As to limiting the continent of the cities you get back -- it's usually easiest to check an entity of (or near) the sort you want, to find a relevant attribute/predicate/property. For instance, Aachen-Mitte has a dbo:country of Germany, which has a number of rdf:types including yago:EuropeanCountries -- which might be what you want, but might not yet have been applied to all such. You'll need to add a triple to your pattern like --
?country a yago:EuropeanCountries
Edit To Add
The OPTIONAL { ... } clause returns results for the entire pattern enclosed within the braces. So --
OPTIONAL
{
?city dbp:population ?population .
?city dbo:knownFor ?knownfor .
}
-- will only return values for either predicate when that ?city has values for both predicates.
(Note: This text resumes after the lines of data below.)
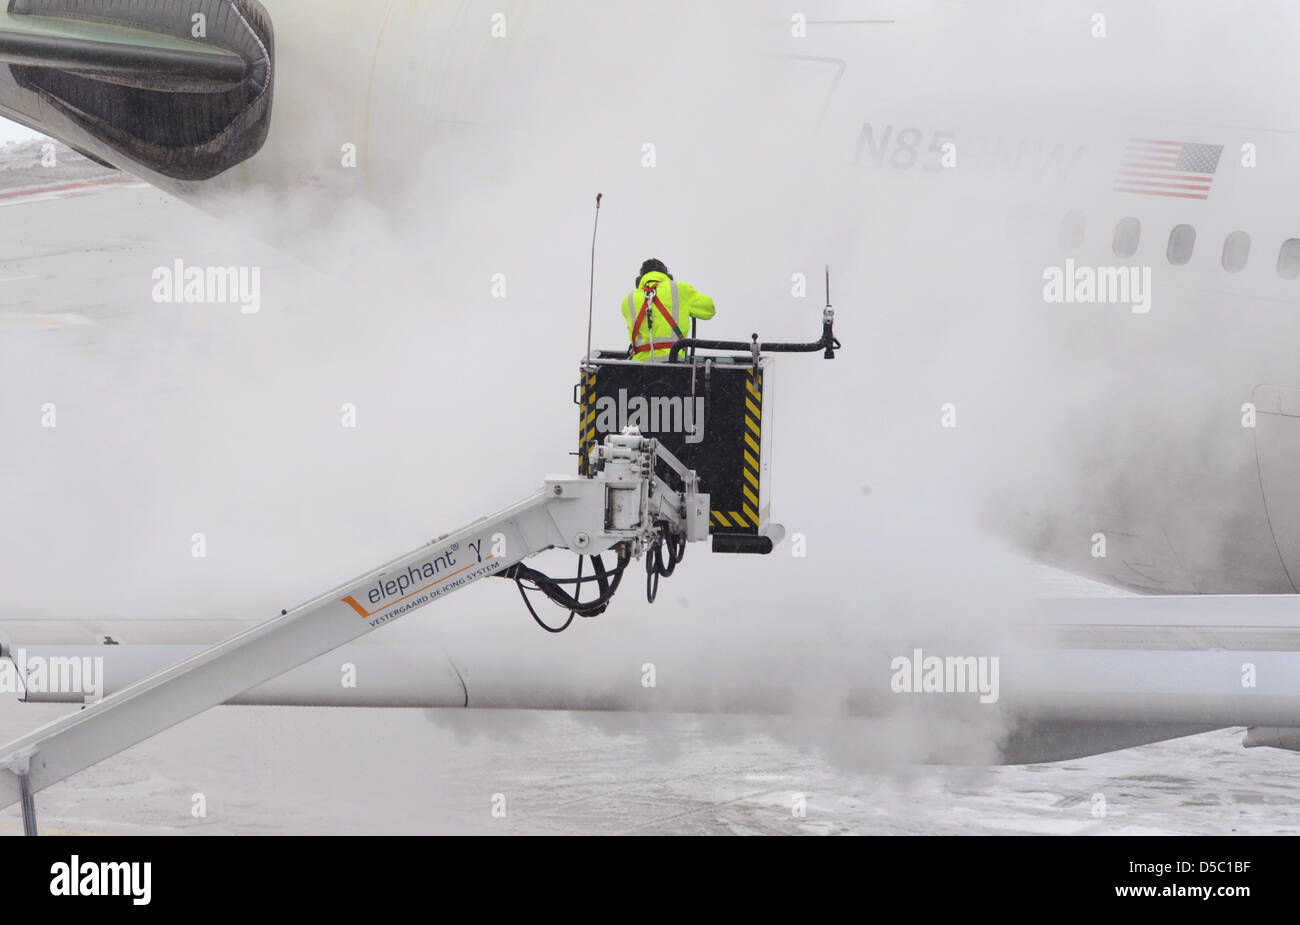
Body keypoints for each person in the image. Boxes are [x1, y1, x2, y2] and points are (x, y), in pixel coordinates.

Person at [621, 258, 715, 361]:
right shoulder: (679, 289)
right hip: (673, 366)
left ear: (639, 280)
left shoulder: (628, 300)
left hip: (639, 369)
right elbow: (710, 310)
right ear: (668, 276)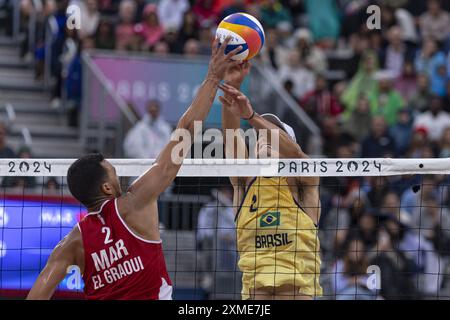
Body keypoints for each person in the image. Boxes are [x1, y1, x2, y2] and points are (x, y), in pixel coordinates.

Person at [26, 36, 242, 300]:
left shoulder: (71, 243)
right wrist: (212, 78)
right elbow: (184, 132)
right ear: (106, 186)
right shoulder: (134, 202)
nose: (119, 175)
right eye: (113, 171)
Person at [219, 63, 322, 300]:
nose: (262, 136)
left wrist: (251, 117)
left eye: (272, 133)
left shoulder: (303, 182)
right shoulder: (244, 180)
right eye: (258, 135)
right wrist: (231, 85)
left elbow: (296, 155)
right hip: (256, 292)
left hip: (297, 290)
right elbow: (231, 136)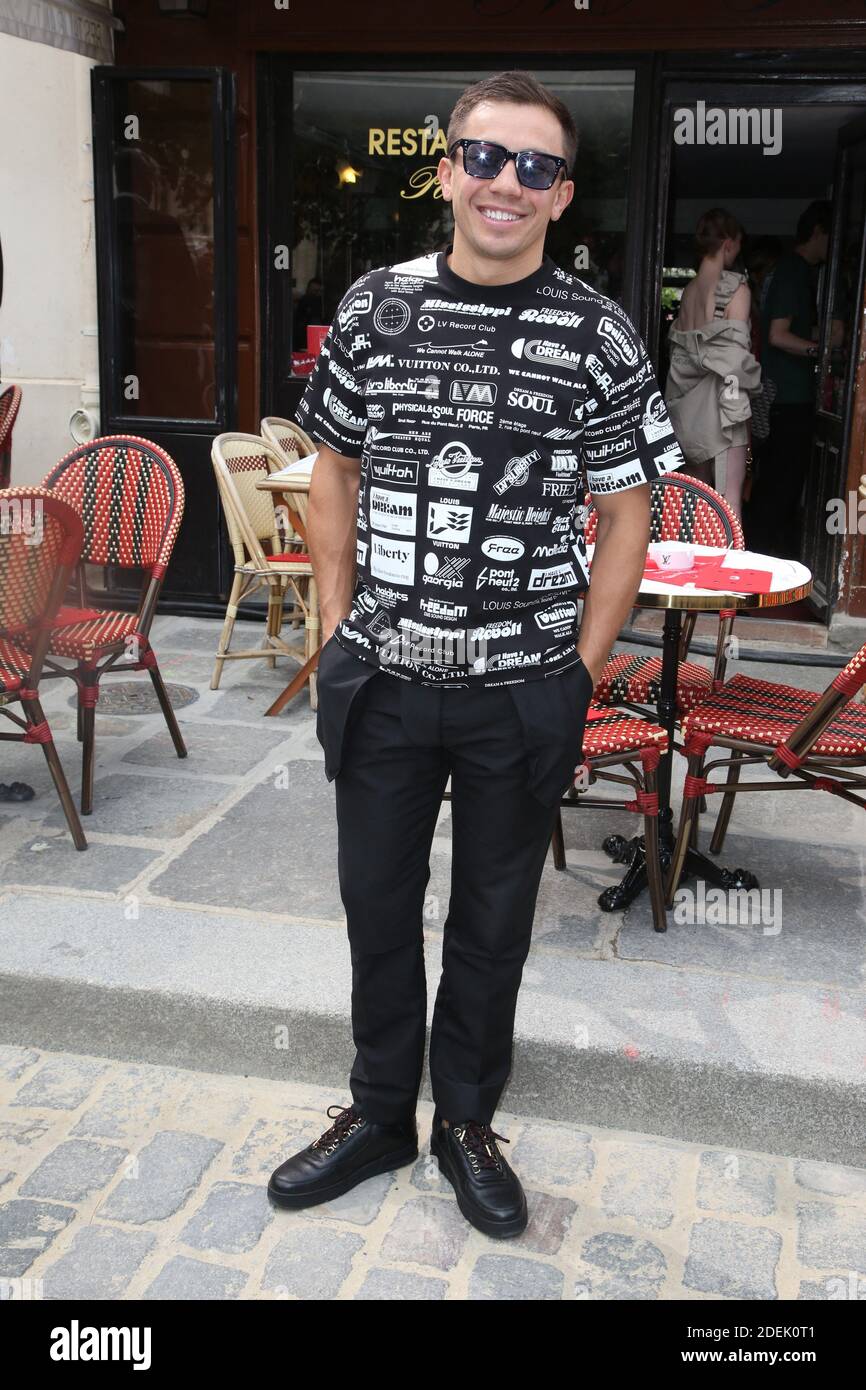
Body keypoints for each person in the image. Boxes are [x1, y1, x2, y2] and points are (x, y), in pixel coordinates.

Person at [268, 69, 686, 1239]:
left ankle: (463, 1121)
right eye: (487, 158)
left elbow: (625, 514)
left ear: (559, 194)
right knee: (374, 902)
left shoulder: (596, 333)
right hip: (384, 679)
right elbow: (331, 472)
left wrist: (579, 671)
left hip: (522, 689)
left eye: (537, 167)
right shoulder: (373, 308)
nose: (507, 183)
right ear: (447, 170)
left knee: (495, 915)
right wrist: (340, 624)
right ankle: (372, 1114)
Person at [663, 208, 762, 525]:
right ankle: (730, 569)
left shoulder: (689, 292)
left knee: (697, 502)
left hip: (688, 414)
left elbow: (684, 357)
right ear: (729, 244)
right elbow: (734, 363)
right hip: (723, 408)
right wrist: (738, 415)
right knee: (729, 504)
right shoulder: (736, 290)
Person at [752, 200, 831, 558]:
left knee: (772, 485)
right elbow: (779, 335)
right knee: (780, 489)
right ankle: (772, 567)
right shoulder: (794, 271)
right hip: (788, 396)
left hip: (779, 395)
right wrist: (823, 351)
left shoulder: (783, 271)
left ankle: (764, 560)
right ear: (818, 232)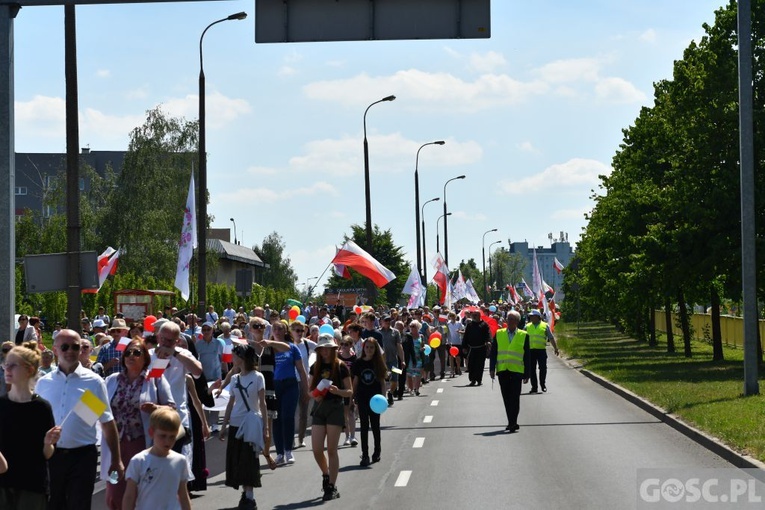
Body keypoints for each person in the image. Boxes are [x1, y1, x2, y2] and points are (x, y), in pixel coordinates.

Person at [36, 329, 123, 510]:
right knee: (53, 505)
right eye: (65, 347)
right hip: (52, 457)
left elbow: (106, 422)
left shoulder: (93, 381)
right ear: (55, 350)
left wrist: (116, 459)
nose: (70, 351)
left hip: (83, 456)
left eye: (75, 347)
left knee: (79, 505)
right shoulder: (44, 383)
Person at [102, 338, 175, 510]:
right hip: (114, 448)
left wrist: (156, 408)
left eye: (136, 352)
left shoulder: (155, 380)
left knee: (141, 491)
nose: (131, 356)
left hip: (142, 446)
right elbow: (92, 409)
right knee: (114, 491)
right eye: (127, 352)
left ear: (145, 359)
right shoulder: (111, 380)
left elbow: (172, 409)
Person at [0, 344, 58, 510]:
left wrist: (48, 443)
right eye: (5, 364)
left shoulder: (42, 408)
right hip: (3, 484)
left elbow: (48, 454)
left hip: (32, 485)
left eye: (13, 365)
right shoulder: (1, 405)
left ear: (29, 369)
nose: (7, 369)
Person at [150, 321, 203, 481]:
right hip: (154, 415)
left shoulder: (182, 354)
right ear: (158, 337)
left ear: (177, 340)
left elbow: (198, 371)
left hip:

If you want to get every value for either predicate, you need to split that clause into two --
OPTIONAL
{
?city dbp:population ?population .
}
OPTIONAL
{
?city dbo:knownFor ?knownfor .
}
It's easy to get both dbp:population and dbp:populationTotal, with both OPTIONAL (and adding ?populationTotal to your SELECT list) --
SELECT DISTINCT ?city
?cityName
?country
?population
?populationTotal
?knownfor
...
OPTIONAL
{
?city dbp:population ?population .
}
OPTIONAL
{
?city dbp:populationTotal ?populationTotal .
}
OPTIONAL
{
?city dbo:knownFor ?knownfor .
}
If you only want one of the population values, and especially if you have a preference of one predicate over the other, the construction gets more complex (and should be a new question).

can not find out all city from germany

I tried with this query.
SELECT distinct ?city ?cityName ?country WHERE {
?city rdf:type dbo:City .
?city rdfs:label ?cityName.
?city dbo:country ?country.
?city dbo:country dbr:Germany.
FILTER (lang(?cityName) = 'en')
} ORDER BY ?city
But some city which have dbo:country predicate and dbr:Germany value those are still not listed in the output. For example try this link http://dbpedia.org/page/Goslar . There is no "Goslar" city in output. Can anybody explain me why?
First of all, dbpedia is really a messy place. For example, Goslar, in dbpedia, is not even a city it is a dbo:PopulatedPlace dbo:Town yago:City108524735 . That's why It's not in the output. Another example is Paris. You can check it.